[Named joint coordinates]
::::
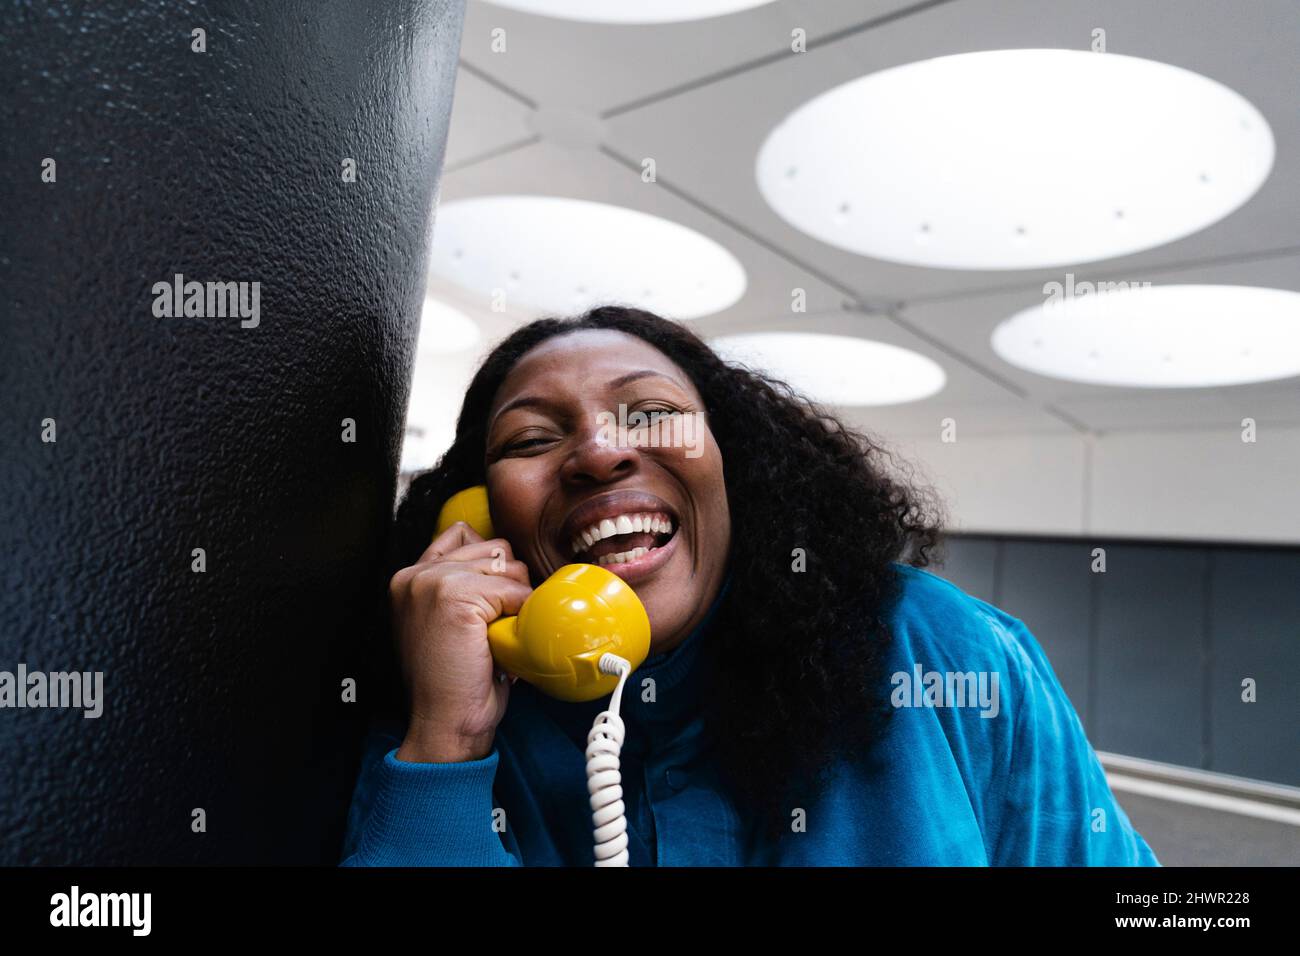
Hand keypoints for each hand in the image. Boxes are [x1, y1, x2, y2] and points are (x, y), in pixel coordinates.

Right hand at [387, 520, 533, 761]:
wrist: (444, 722)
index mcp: (410, 577)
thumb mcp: (449, 622)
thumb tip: (506, 561)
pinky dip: (519, 616)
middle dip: (508, 585)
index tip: (492, 602)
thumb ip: (462, 586)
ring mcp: (433, 581)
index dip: (492, 566)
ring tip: (495, 635)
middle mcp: (416, 572)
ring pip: (508, 566)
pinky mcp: (455, 595)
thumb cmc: (454, 680)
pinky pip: (514, 590)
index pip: (464, 534)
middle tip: (493, 628)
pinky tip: (500, 642)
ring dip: (515, 601)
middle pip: (495, 549)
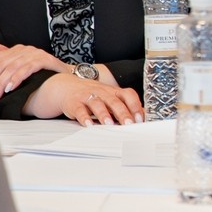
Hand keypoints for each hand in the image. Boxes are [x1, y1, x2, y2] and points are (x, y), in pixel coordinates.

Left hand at [0, 38, 70, 104]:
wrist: (66, 75)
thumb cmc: (41, 72)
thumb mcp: (21, 65)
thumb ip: (4, 56)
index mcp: (14, 50)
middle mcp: (23, 49)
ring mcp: (34, 53)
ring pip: (11, 68)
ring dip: (0, 84)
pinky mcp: (45, 60)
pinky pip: (27, 68)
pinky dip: (16, 78)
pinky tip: (9, 88)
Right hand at [27, 71, 145, 124]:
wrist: (67, 86)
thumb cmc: (94, 95)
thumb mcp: (110, 97)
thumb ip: (126, 106)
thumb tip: (144, 116)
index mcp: (113, 91)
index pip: (128, 95)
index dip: (135, 106)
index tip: (140, 119)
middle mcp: (102, 92)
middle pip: (114, 101)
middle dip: (122, 113)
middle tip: (129, 124)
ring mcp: (87, 97)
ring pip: (97, 104)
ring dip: (104, 114)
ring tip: (109, 124)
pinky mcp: (74, 103)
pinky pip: (79, 110)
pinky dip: (84, 118)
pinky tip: (88, 125)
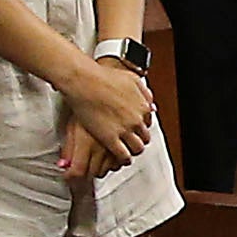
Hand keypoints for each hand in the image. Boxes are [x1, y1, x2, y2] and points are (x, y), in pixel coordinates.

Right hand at [58, 56, 154, 178]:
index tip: (134, 129)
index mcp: (143, 106)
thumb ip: (144, 92)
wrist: (85, 82)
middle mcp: (137, 119)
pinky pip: (123, 155)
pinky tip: (118, 158)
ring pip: (136, 148)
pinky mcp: (111, 138)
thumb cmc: (104, 77)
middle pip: (145, 137)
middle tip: (130, 141)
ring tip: (126, 152)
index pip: (148, 123)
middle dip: (138, 140)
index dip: (140, 127)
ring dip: (132, 151)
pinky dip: (122, 158)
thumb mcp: (132, 79)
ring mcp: (125, 129)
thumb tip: (151, 104)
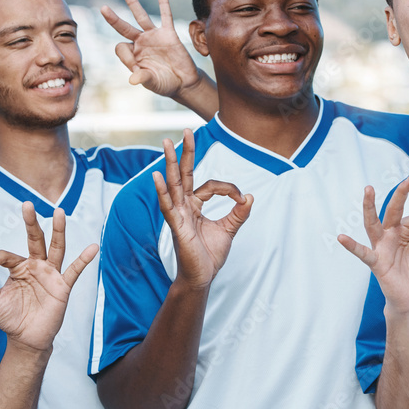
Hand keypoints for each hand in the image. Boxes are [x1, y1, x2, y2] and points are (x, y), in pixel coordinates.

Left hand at [0, 202, 98, 351]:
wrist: (26, 339)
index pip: (6, 255)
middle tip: (27, 204)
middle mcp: (36, 266)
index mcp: (19, 267)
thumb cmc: (10, 318)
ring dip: (58, 231)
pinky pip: (75, 271)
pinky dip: (84, 259)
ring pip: (55, 248)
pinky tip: (92, 247)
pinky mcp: (62, 287)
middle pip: (35, 239)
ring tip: (60, 212)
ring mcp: (50, 275)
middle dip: (31, 223)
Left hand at [101, 0, 202, 97]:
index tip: (136, 70)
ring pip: (140, 16)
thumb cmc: (165, 84)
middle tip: (103, 8)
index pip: (121, 48)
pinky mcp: (168, 33)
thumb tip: (132, 79)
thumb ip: (143, 78)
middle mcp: (140, 43)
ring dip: (132, 2)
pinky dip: (163, 3)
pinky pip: (166, 15)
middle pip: (123, 27)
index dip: (126, 57)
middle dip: (113, 19)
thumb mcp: (153, 83)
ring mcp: (154, 36)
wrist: (184, 82)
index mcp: (133, 55)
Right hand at [155, 129, 252, 288]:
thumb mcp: (229, 230)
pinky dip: (162, 192)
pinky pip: (168, 206)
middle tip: (186, 131)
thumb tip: (250, 196)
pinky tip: (157, 177)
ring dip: (171, 163)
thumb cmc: (210, 255)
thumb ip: (239, 213)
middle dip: (185, 153)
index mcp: (195, 205)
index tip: (242, 199)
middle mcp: (184, 206)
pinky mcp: (176, 226)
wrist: (202, 277)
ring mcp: (178, 215)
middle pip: (184, 174)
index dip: (230, 189)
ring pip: (174, 184)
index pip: (211, 185)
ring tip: (167, 143)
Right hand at [338, 176, 408, 315]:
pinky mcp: (377, 262)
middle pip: (395, 209)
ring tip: (368, 190)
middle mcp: (391, 234)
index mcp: (405, 230)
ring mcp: (381, 246)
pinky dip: (352, 246)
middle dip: (402, 193)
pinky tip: (342, 238)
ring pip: (373, 223)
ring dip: (370, 206)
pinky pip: (363, 253)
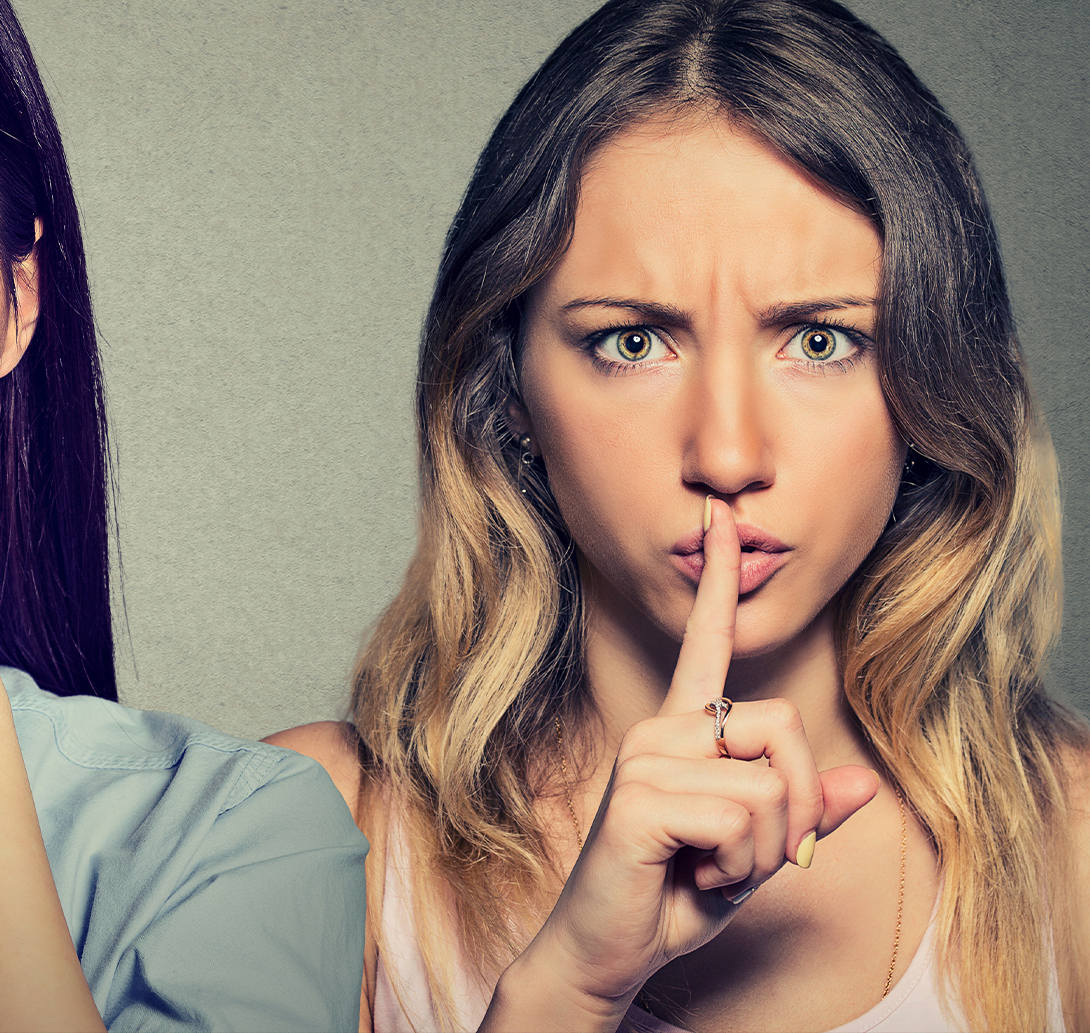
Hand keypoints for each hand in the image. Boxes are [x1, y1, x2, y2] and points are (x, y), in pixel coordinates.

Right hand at [493, 497, 881, 1024]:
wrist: (609, 949)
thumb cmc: (672, 897)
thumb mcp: (757, 857)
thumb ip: (805, 816)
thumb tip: (863, 782)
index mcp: (684, 732)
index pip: (705, 645)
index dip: (719, 583)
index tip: (725, 523)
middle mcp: (661, 730)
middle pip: (785, 726)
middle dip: (799, 806)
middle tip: (751, 855)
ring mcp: (646, 758)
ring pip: (771, 785)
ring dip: (765, 851)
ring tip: (711, 868)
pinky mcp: (642, 798)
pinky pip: (744, 818)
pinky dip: (740, 865)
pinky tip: (692, 875)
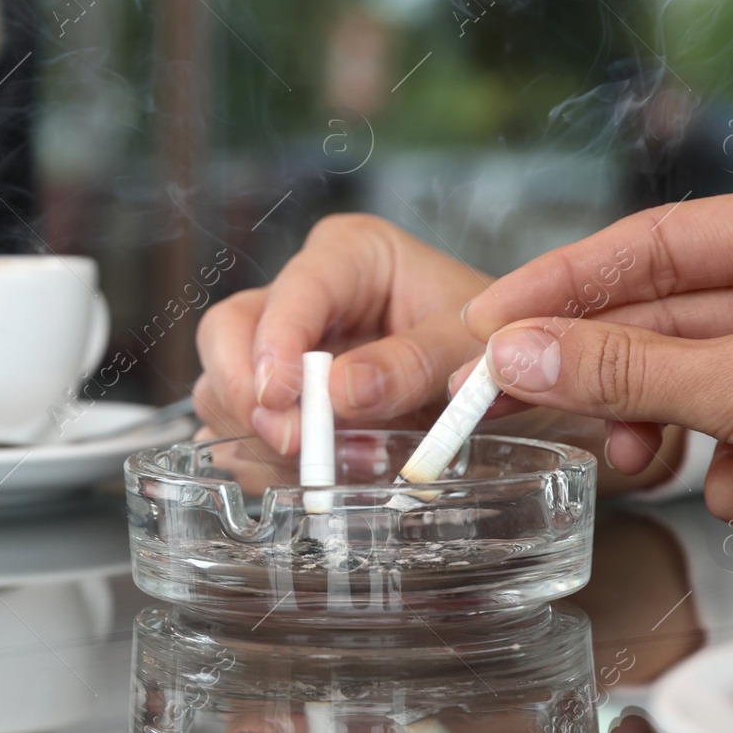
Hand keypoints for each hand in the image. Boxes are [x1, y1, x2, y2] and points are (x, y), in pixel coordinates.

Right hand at [193, 214, 488, 453]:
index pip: (292, 288)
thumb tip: (340, 391)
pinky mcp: (279, 403)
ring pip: (223, 387)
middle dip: (248, 394)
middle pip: (228, 331)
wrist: (510, 387)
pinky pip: (239, 432)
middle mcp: (304, 298)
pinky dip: (269, 465)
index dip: (277, 343)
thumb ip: (411, 365)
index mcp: (350, 256)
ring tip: (339, 466)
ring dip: (265, 439)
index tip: (281, 397)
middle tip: (292, 443)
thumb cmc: (493, 346)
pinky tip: (322, 476)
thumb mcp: (470, 347)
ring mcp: (282, 353)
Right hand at [461, 177, 732, 524]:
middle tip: (525, 400)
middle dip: (615, 376)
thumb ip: (627, 370)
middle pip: (673, 319)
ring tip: (660, 464)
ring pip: (707, 384)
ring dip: (680, 435)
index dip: (561, 284)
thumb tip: (521, 353)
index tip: (494, 322)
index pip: (652, 242)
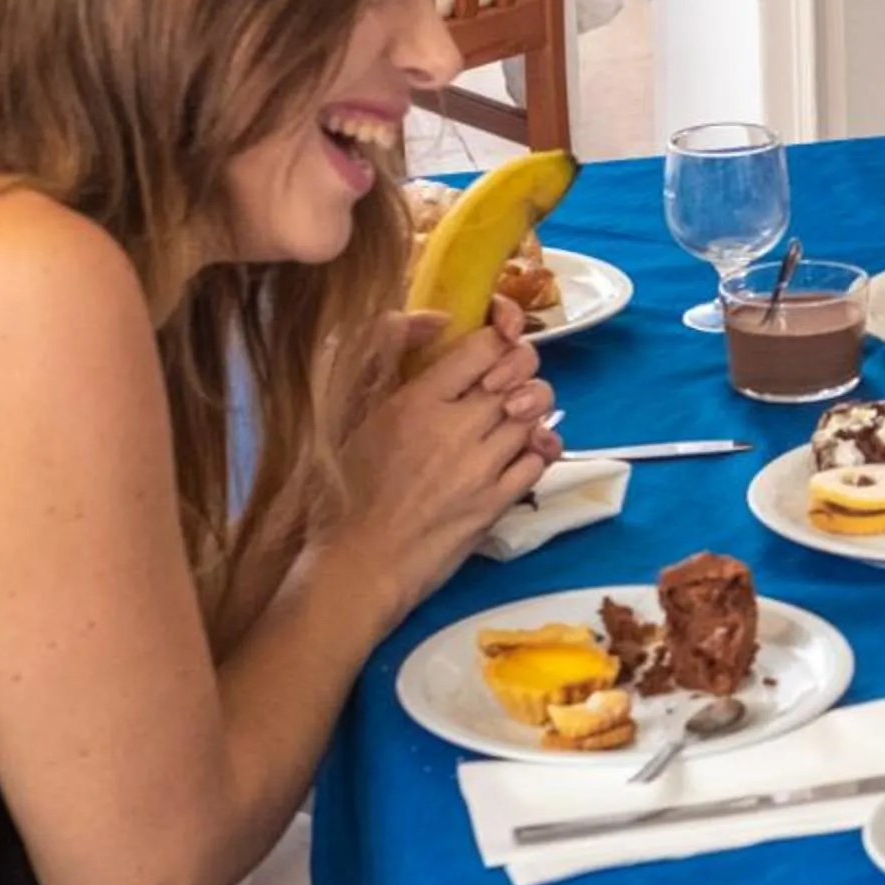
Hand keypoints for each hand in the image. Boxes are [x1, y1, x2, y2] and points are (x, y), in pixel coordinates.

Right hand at [321, 322, 558, 615]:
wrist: (356, 566)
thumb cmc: (344, 493)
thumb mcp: (354, 415)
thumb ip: (387, 358)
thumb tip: (434, 318)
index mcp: (416, 402)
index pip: (484, 345)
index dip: (500, 334)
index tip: (497, 339)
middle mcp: (455, 428)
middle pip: (521, 373)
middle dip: (520, 370)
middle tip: (504, 383)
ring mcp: (481, 467)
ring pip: (537, 414)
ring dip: (529, 410)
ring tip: (508, 419)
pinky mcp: (498, 502)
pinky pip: (540, 459)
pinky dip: (538, 449)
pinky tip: (518, 452)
::::
#### REQUIREMENT
Hand back exactly the lines from the one with "index dip: (561, 284)" through the last line of the data above, both ends included, with every picture left out.

#### RESULT OF THIS EXERCISE
index dip: (561, 284)
thumb tip: (521, 353)
index tip: (494, 322)
index pip: (652, 242)
Hand keypoints for each hand in the image. Boxes are [x1, y1, x2, y2] and points are (x, y), in pixel coordinates.

Right hand at [321, 322, 558, 615]:
wrist: (356, 566)
thumb cmc: (344, 493)
thumb mcp: (354, 415)
thumb ip: (387, 358)
thumb tip: (434, 318)
index mcp: (416, 402)
index pip: (484, 345)
index dip: (500, 334)
index tip: (497, 339)
middle mcp: (455, 428)
middle pip: (521, 373)
middle dip: (520, 370)
middle tip: (504, 383)
ring mcp: (481, 467)
ring pip: (537, 414)
ring dip: (529, 410)
ring tip: (508, 419)
pinky mcp: (498, 502)
pinky pip: (540, 459)
pinky dip: (538, 449)
pinky tip: (518, 452)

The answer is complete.